*The problem*.
Each line of the listing that includes the string "with" needs to be located and copied.
◆ ◆ ◆ ◆ ◆ ◆ ◆
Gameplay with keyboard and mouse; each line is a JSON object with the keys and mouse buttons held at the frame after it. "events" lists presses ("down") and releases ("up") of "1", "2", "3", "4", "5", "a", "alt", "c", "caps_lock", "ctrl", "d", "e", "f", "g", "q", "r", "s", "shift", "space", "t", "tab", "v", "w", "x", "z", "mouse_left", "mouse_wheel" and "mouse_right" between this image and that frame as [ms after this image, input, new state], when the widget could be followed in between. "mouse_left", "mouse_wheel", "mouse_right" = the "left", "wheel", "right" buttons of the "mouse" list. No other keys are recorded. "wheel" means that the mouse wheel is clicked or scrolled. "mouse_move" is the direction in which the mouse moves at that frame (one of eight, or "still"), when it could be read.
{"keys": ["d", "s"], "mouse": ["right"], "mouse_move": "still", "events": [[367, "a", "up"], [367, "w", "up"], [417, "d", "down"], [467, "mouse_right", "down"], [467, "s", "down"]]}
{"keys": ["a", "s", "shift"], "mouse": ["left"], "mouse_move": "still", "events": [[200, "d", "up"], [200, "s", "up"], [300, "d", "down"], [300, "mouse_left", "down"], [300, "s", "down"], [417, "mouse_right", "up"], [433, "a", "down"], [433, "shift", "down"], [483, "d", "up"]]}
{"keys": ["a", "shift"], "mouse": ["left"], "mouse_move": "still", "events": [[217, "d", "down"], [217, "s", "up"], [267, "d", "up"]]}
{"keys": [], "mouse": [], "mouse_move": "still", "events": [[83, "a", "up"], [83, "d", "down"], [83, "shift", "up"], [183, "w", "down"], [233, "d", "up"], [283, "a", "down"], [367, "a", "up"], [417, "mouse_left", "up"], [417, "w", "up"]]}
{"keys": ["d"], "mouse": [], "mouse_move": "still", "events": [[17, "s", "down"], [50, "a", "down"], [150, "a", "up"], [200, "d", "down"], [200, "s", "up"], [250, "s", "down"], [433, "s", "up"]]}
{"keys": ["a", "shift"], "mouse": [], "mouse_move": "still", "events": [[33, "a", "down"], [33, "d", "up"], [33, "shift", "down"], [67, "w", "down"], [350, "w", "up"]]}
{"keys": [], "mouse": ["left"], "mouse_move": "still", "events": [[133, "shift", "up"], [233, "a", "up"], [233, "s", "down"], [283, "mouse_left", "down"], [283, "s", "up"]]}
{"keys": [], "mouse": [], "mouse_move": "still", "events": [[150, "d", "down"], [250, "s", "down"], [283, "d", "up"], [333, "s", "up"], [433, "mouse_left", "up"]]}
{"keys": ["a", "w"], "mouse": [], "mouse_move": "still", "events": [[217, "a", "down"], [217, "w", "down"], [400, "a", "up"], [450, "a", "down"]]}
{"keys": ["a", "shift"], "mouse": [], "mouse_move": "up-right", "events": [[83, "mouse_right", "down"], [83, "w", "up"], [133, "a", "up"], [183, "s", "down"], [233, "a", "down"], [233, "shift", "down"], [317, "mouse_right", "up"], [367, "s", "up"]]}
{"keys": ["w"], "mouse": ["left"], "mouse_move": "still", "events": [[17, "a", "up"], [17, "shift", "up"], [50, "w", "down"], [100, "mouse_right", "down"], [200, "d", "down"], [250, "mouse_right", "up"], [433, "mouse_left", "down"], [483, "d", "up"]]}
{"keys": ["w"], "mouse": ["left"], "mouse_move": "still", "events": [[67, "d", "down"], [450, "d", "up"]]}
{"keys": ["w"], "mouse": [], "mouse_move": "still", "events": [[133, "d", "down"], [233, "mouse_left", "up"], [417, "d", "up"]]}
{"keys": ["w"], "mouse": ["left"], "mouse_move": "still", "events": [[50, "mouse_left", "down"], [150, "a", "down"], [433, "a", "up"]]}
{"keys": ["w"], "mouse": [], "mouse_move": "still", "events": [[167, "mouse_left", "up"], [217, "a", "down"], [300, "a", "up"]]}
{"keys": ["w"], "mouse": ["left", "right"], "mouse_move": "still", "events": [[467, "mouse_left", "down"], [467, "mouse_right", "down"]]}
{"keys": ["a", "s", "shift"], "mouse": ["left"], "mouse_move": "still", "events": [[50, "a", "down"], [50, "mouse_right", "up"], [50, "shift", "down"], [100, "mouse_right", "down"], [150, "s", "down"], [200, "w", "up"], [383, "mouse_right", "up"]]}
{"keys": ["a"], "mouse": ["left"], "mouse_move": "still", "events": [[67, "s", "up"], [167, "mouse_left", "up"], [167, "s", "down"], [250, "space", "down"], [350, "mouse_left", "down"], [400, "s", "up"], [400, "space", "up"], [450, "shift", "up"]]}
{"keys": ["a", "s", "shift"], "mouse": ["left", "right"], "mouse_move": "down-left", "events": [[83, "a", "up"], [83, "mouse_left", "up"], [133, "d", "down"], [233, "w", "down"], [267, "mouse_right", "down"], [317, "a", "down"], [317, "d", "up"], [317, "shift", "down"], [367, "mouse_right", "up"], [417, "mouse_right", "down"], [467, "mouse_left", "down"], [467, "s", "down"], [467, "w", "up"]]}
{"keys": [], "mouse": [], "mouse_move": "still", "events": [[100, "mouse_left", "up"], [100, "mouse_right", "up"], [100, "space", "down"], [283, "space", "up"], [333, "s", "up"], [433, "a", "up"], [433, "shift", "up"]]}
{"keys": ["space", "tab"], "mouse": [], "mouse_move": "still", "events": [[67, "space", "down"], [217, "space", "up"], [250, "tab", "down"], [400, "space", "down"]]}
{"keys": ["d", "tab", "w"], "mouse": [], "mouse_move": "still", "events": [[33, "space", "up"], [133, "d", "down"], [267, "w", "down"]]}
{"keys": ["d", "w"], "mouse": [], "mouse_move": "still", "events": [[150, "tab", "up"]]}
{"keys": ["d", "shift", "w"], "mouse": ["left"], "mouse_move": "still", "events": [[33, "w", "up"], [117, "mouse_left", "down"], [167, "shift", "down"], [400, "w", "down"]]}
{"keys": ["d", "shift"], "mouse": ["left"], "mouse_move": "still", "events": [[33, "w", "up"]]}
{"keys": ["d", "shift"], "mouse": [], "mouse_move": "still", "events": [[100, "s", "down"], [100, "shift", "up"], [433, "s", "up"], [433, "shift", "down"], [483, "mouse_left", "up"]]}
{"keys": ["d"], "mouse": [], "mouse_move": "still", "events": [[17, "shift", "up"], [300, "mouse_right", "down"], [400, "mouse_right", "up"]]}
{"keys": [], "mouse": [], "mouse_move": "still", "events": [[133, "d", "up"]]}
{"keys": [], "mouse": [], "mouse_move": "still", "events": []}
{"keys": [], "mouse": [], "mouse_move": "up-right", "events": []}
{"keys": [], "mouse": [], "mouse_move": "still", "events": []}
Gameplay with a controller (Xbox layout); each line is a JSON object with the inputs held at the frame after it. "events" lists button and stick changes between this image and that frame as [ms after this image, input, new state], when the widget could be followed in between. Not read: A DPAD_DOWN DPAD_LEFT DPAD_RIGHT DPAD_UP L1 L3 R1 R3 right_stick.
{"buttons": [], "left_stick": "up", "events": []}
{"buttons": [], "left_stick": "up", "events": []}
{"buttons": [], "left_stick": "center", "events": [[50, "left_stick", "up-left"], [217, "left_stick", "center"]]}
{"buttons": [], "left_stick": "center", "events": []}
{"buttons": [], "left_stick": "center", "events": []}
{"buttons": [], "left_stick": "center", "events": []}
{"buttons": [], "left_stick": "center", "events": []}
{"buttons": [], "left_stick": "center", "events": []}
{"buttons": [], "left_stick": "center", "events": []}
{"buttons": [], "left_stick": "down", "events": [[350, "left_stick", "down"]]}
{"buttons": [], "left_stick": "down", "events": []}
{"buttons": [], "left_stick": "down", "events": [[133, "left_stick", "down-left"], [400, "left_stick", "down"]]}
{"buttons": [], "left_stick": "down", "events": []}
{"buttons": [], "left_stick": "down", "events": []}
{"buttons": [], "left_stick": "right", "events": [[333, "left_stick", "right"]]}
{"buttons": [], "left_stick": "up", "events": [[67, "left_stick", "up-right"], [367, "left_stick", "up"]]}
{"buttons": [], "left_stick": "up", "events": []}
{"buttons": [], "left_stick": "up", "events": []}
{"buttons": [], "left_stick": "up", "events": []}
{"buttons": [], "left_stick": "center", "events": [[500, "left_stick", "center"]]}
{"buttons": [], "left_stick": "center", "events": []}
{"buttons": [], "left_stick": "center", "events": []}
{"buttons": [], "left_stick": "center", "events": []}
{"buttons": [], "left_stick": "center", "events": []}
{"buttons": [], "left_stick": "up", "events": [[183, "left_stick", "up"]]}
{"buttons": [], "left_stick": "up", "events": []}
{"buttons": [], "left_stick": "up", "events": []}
◆ ◆ ◆ ◆ ◆ ◆ ◆
*Response*.
Gameplay with keyboard and mouse; each line is a JSON object with the keys and mouse buttons held at the frame after it. "events" lists presses ("down") and releases ("up") of "1", "2", "3", "4", "5", "a", "alt", "c", "caps_lock", "ctrl", "d", "e", "f", "g", "q", "r", "s", "shift", "space", "t", "tab", "v", "w", "x", "z", "mouse_left", "mouse_wheel" and "mouse_right" between this image and that frame as [ms after this image, input, new state], when the widget could be followed in between. "mouse_left", "mouse_wheel", "mouse_right" = the "left", "wheel", "right" buttons of the "mouse" list. No other keys are recorded. "wheel" means that the mouse wheel is clicked or scrolled. "mouse_move" is the direction in which the mouse moves at that frame (one of eight, or "still"), when it could be read.
Gameplay with a controller (Xbox layout); each line is a JSON object with the inputs held at the frame after it. "events" lists button and stick changes between this image and that frame as [ms after this image, input, new state], when the widget could be followed in between. Not read: A DPAD_DOWN DPAD_LEFT DPAD_RIGHT DPAD_UP L1 L3 R1 R3 right_stick.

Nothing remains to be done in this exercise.